Their large-scale, site-specific and immersive experience artwork titled HALO, conceived in collaboration with guest curator Mónica Bello, head of Arts at CERN, will be exhibited during Art Basel in Basel, Switzerland, from 13-17 June 2018.
By presenting visitors with an artistic interpretation of the ATLAS experiment at CERN, HALO will allow viewers to better understand subatomic nature and the complex phenomena taking place at the CERN’s Large Hadron Collider (LHC).

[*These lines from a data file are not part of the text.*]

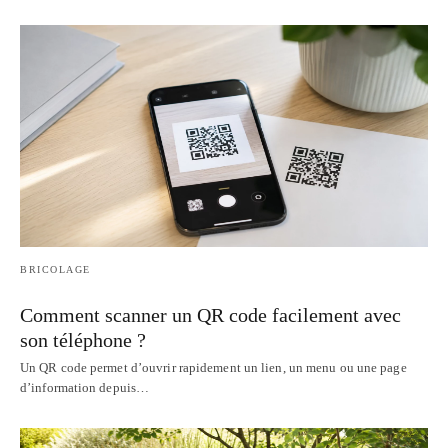
BRICOLAGE
Comment scanner un QR code facilement avec
son téléphone ?
Un QR code permet d’ouvrir rapidement un lien, un menu ou une page
d’information depuis…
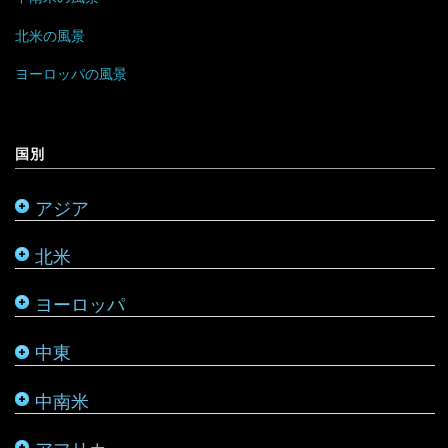
香港
ラトビア
オマーン
バハマ
タンザニア
北米の風景
マレーシア
リトアニア
クウェート
パラグアイ
チュニジア
オーストラリア
ヨーロッパの風景
ミャンマー
アメリカ合衆国
リヒテンシュタイン
サウジアラビア
バルバドス
ボツワナ
キリバス
国別
モンゴル
アラスカ
ルーマニア
シリア
ブラジル
マダガスカル
サモア
アジア
モルディブ
カナダ
ルクセンブルク
バーレーン
ベネズエラ
マラウイ
ソロモン諸島
北米
メキシコ
ロシア
パレスチナ
ベリーズ
南アフリカ
トンガ
ヨーロッパ
タタールスタン共和国
ヨルダン
ペルー
モザンビーク
ニュージーランド
中東
レバノン
ボリビア
モロッコ
バヌアツ
中南米
ホンジュラス
モーリシャス
パラオ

Standing four metres tall, HALO consists of a ten-metre-wide cylinder-shaped structure whose interior is encircled by a 360-degree screen and by vertical piano wires. Projections appear on the screen that graphically illustrate a series of slowed-down subatomic particle collisions that ordinarily occur almost at the speed of light. The predictions also trigger small hammers to hit the surrounding piano wires, emitting an all-encompassing vibration. This combination creates the immersive audio-visual experience.
HALO is Audemars Piguet’s 4th Art Commission which selects an artist-curator duo every year to realise an artwork that explores complexity and precision while utilising contemporary creative practice, complex mechanics, technology, and science to forge a link between the traditions of Haute Horlogerie and Art.
Audemars Piguet provides full financial support to the selected commission, in addition to the specialised expertise required to realise an artwork.
“It amazes and excites me to see how Semiconductor explore how we see and experience the natural world. They help us to see things differently. And they bring to life the precision and complexity of particle physics and art.” – Olivier Audemars, Vice President of the Board of Directors, Audemars Piguet.